[REQUEST] Each line of the material should be retyped without alteration.

INFORMATION GIVEN START

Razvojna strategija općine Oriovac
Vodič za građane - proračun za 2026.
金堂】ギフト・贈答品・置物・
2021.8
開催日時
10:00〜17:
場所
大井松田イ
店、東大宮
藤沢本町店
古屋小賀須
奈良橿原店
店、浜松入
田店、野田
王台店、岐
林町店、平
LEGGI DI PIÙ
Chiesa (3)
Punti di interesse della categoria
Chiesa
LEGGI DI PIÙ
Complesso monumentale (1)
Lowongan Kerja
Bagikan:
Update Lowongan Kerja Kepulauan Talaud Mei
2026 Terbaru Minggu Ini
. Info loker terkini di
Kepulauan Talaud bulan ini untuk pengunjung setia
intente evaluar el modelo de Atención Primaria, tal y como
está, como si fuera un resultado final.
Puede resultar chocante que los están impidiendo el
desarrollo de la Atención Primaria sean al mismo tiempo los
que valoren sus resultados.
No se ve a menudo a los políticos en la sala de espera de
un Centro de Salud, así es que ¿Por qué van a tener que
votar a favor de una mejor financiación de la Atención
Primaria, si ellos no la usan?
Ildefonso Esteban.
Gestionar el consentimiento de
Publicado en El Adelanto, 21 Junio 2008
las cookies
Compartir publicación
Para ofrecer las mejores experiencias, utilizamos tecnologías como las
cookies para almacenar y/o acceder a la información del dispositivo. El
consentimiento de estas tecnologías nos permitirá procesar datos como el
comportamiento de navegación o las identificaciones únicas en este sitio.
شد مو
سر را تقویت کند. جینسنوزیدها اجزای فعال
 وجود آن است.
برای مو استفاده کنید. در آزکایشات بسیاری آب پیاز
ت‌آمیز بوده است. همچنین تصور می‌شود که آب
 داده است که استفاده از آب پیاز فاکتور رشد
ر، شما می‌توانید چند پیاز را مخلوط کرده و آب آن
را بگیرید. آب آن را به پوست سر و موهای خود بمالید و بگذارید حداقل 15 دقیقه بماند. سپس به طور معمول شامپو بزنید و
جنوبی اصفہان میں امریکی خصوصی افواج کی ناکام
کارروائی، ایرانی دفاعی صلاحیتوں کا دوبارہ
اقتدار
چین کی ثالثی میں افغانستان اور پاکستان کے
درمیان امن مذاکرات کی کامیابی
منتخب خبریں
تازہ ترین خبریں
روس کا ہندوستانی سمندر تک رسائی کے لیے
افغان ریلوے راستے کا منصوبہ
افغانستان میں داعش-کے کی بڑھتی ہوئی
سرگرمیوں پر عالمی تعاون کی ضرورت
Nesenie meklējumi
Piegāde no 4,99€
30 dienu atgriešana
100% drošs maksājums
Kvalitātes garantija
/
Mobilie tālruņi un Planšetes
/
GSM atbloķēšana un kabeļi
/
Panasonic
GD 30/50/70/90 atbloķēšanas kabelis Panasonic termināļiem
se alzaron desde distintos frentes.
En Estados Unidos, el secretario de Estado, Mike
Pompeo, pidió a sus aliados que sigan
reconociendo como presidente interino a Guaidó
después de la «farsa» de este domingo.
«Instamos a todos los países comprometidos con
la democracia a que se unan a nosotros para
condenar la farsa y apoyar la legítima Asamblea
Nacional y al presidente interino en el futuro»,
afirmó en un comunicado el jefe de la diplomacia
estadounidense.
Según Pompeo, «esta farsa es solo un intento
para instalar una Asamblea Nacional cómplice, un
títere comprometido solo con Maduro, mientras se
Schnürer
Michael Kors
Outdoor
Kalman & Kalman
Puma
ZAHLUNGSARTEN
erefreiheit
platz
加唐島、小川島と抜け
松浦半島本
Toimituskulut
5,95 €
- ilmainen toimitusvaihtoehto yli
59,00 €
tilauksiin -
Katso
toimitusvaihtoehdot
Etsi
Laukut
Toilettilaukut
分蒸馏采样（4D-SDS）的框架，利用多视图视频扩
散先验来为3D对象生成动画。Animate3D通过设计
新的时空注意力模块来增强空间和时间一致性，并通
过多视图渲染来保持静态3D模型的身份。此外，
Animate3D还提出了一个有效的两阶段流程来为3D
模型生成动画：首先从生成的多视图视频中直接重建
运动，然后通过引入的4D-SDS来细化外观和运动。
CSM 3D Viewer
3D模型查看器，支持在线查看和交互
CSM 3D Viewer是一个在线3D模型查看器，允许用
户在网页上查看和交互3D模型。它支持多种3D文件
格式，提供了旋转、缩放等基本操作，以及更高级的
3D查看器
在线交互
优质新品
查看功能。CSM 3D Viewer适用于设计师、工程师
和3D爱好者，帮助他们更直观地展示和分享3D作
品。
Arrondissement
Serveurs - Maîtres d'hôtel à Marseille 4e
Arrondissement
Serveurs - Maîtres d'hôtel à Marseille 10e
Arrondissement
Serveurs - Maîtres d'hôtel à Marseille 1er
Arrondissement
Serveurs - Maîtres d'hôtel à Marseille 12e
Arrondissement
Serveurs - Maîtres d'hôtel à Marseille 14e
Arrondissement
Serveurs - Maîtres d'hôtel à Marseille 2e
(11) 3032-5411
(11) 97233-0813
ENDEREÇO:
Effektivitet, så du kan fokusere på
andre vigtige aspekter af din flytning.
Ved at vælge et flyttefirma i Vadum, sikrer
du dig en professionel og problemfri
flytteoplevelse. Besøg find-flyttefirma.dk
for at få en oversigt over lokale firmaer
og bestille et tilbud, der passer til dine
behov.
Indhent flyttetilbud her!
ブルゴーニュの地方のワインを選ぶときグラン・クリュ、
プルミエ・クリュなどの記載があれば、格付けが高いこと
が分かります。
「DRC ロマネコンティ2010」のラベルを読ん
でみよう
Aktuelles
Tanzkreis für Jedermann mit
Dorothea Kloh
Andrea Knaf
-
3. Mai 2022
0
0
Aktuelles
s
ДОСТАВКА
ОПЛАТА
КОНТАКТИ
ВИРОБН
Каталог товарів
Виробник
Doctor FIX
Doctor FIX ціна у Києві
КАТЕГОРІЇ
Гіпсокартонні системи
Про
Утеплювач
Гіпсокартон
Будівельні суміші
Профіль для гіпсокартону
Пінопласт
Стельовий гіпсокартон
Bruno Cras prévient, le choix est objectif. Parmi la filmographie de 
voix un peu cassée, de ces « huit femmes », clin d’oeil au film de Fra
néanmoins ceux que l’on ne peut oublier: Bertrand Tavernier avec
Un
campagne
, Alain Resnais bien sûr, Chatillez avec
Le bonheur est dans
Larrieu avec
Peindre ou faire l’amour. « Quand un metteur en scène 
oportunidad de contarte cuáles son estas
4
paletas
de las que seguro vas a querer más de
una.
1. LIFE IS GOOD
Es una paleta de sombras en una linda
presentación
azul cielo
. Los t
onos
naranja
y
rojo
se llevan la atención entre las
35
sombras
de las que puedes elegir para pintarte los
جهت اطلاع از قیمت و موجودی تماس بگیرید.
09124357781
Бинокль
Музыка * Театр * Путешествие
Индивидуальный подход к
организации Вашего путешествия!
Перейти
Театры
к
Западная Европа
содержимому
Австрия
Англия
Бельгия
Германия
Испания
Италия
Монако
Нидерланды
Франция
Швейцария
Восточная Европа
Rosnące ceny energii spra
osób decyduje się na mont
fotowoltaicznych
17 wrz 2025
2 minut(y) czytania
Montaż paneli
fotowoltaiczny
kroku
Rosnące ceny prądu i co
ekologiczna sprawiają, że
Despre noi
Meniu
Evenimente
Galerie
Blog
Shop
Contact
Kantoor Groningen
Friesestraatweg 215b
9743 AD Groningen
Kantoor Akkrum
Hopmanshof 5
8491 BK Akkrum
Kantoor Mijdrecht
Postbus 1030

INFORMATION GIVEN END

[SOLUTION BELOW]
Razvojna strategija općine Oriovac
Vodič za građane - proračun za 2026.
金堂】ギフト・贈答品・置物・
2021.8
開催日時
10:00〜17:
場所
大井松田イ
店、東大宮
藤沢本町店
古屋小賀須
奈良橿原店
店、浜松入
田店、野田
王台店、岐
林町店、平
LEGGI DI PIÙ
Chiesa (3)
Punti di interesse della categoria
Chiesa
LEGGI DI PIÙ
Complesso monumentale (1)
Lowongan Kerja
Bagikan:
Update Lowongan Kerja Kepulauan Talaud Mei
2026 Terbaru Minggu Ini
. Info loker terkini di
Kepulauan Talaud bulan ini untuk pengunjung setia
intente evaluar el modelo de Atención Primaria, tal y como
está, como si fuera un resultado final.
Puede resultar chocante que los están impidiendo el
desarrollo de la Atención Primaria sean al mismo tiempo los
que valoren sus resultados.
No se ve a menudo a los políticos en la sala de espera de
un Centro de Salud, así es que ¿Por qué van a tener que
votar a favor de una mejor financiación de la Atención
Primaria, si ellos no la usan?
Ildefonso Esteban.
Gestionar el consentimiento de
Publicado en El Adelanto, 21 Junio 2008
las cookies
Compartir publicación
Para ofrecer las mejores experiencias, utilizamos tecnologías como las
cookies para almacenar y/o acceder a la información del dispositivo. El
consentimiento de estas tecnologías nos permitirá procesar datos como el
comportamiento de navegación o las identificaciones únicas en este sitio.
شد مو
سر را تقویت کند. جینسنوزیدها اجزای فعال
 وجود آن است.
برای مو استفاده کنید. در آزکایشات بسیاری آب پیاز
ت‌آمیز بوده است. همچنین تصور می‌شود که آب
 داده است که استفاده از آب پیاز فاکتور رشد
ر، شما می‌توانید چند پیاز را مخلوط کرده و آب آن
را بگیرید. آب آن را به پوست سر و موهای خود بمالید و بگذارید حداقل 15 دقیقه بماند. سپس به طور معمول شامپو بزنید و
جنوبی اصفہان میں امریکی خصوصی افواج کی ناکام
کارروائی، ایرانی دفاعی صلاحیتوں کا دوبارہ
اقتدار
چین کی ثالثی میں افغانستان اور پاکستان کے
درمیان امن مذاکرات کی کامیابی
منتخب خبریں
تازہ ترین خبریں
روس کا ہندوستانی سمندر تک رسائی کے لیے
افغان ریلوے راستے کا منصوبہ
افغانستان میں داعش-کے کی بڑھتی ہوئی
سرگرمیوں پر عالمی تعاون کی ضرورت
Nesenie meklējumi
Piegāde no 4,99€
30 dienu atgriešana
100% drošs maksājums
Kvalitātes garantija
/
Mobilie tālruņi un Planšetes
/
GSM atbloķēšana un kabeļi
/
Panasonic
GD 30/50/70/90 atbloķēšanas kabelis Panasonic termināļiem
se alzaron desde distintos frentes.
En Estados Unidos, el secretario de Estado, Mike
Pompeo, pidió a sus aliados que sigan
reconociendo como presidente interino a Guaidó
después de la «farsa» de este domingo.
«Instamos a todos los países comprometidos con
la democracia a que se unan a nosotros para
condenar la farsa y apoyar la legítima Asamblea
Nacional y al presidente interino en el futuro»,
afirmó en un comunicado el jefe de la diplomacia
estadounidense.
Según Pompeo, «esta farsa es solo un intento
para instalar una Asamblea Nacional cómplice, un
títere comprometido solo con Maduro, mientras se
Schnürer
Michael Kors
Outdoor
Kalman & Kalman
Puma
ZAHLUNGSARTEN
erefreiheit
platz
加唐島、小川島と抜け
松浦半島本
Toimituskulut
5,95 €
- ilmainen toimitusvaihtoehto yli
59,00 €
tilauksiin -
Katso
toimitusvaihtoehdot
Etsi
Laukut
Toilettilaukut
分蒸馏采样（4D-SDS）的框架，利用多视图视频扩
散先验来为3D对象生成动画。Animate3D通过设计
新的时空注意力模块来增强空间和时间一致性，并通
过多视图渲染来保持静态3D模型的身份。此外，
Animate3D还提出了一个有效的两阶段流程来为3D
模型生成动画：首先从生成的多视图视频中直接重建
运动，然后通过引入的4D-SDS来细化外观和运动。
CSM 3D Viewer
3D模型查看器，支持在线查看和交互
CSM 3D Viewer是一个在线3D模型查看器，允许用
户在网页上查看和交互3D模型。它支持多种3D文件
格式，提供了旋转、缩放等基本操作，以及更高级的
3D查看器
在线交互
优质新品
查看功能。CSM 3D Viewer适用于设计师、工程师
和3D爱好者，帮助他们更直观地展示和分享3D作
品。
Arrondissement
Serveurs - Maîtres d'hôtel à Marseille 4e
Arrondissement
Serveurs - Maîtres d'hôtel à Marseille 10e
Arrondissement
Serveurs - Maîtres d'hôtel à Marseille 1er
Arrondissement
Serveurs - Maîtres d'hôtel à Marseille 12e
Arrondissement
Serveurs - Maîtres d'hôtel à Marseille 14e
Arrondissement
Serveurs - Maîtres d'hôtel à Marseille 2e
(11) 3032-5411
(11) 97233-0813
ENDEREÇO:
Effektivitet, så du kan fokusere på
andre vigtige aspekter af din flytning.
Ved at vælge et flyttefirma i Vadum, sikrer
du dig en professionel og problemfri
flytteoplevelse. Besøg find-flyttefirma.dk
for at få en oversigt over lokale firmaer
og bestille et tilbud, der passer til dine
behov.
Indhent flyttetilbud her!
ブルゴーニュの地方のワインを選ぶときグラン・クリュ、
プルミエ・クリュなどの記載があれば、格付けが高いこと
が分かります。
「DRC ロマネコンティ2010」のラベルを読ん
でみよう
Aktuelles
Tanzkreis für Jedermann mit
Dorothea Kloh
Andrea Knaf
-
3. Mai 2022
0
0
Aktuelles
s
ДОСТАВКА
ОПЛАТА
КОНТАКТИ
ВИРОБН
Каталог товарів
Виробник
Doctor FIX
Doctor FIX ціна у Києві
КАТЕГОРІЇ
Гіпсокартонні системи
Про
Утеплювач
Гіпсокартон
Будівельні суміші
Профіль для гіпсокартону
Пінопласт
Стельовий гіпсокартон
Bruno Cras prévient, le choix est objectif. Parmi la filmographie de 
voix un peu cassée, de ces « huit femmes », clin d’oeil au film de Fra
néanmoins ceux que l’on ne peut oublier: Bertrand Tavernier avec
Un
campagne
, Alain Resnais bien sûr, Chatillez avec
Le bonheur est dans
Larrieu avec
Peindre ou faire l’amour. « Quand un metteur en scène 
oportunidad de contarte cuáles son estas
4
paletas
de las que seguro vas a querer más de
una.
1. LIFE IS GOOD
Es una paleta de sombras en una linda
presentación
azul cielo
. Los t
onos
naranja
y
rojo
se llevan la atención entre las
35
sombras
de las que puedes elegir para pintarte los
جهت اطلاع از قیمت و موجودی تماس بگیرید.
09124357781
Бинокль
Музыка * Театр * Путешествие
Индивидуальный подход к
организации Вашего путешествия!
Перейти
Театры
к
Западная Европа
содержимому
Австрия
Англия
Бельгия
Германия
Испания
Италия
Монако
Нидерланды
Франция
Швейцария
Восточная Европа
Rosnące ceny energii spra
osób decyduje się na mont
fotowoltaicznych
17 wrz 2025
2 minut(y) czytania
Montaż paneli
fotowoltaiczny
kroku
Rosnące ceny prądu i co
ekologiczna sprawiają, że
Despre noi
Meniu
Evenimente
Galerie
Blog
Shop
Contact
Kantoor Groningen
Friesestraatweg 215b
9743 AD Groningen
Kantoor Akkrum
Hopmanshof 5
8491 BK Akkrum
Kantoor Mijdrecht
Postbus 1030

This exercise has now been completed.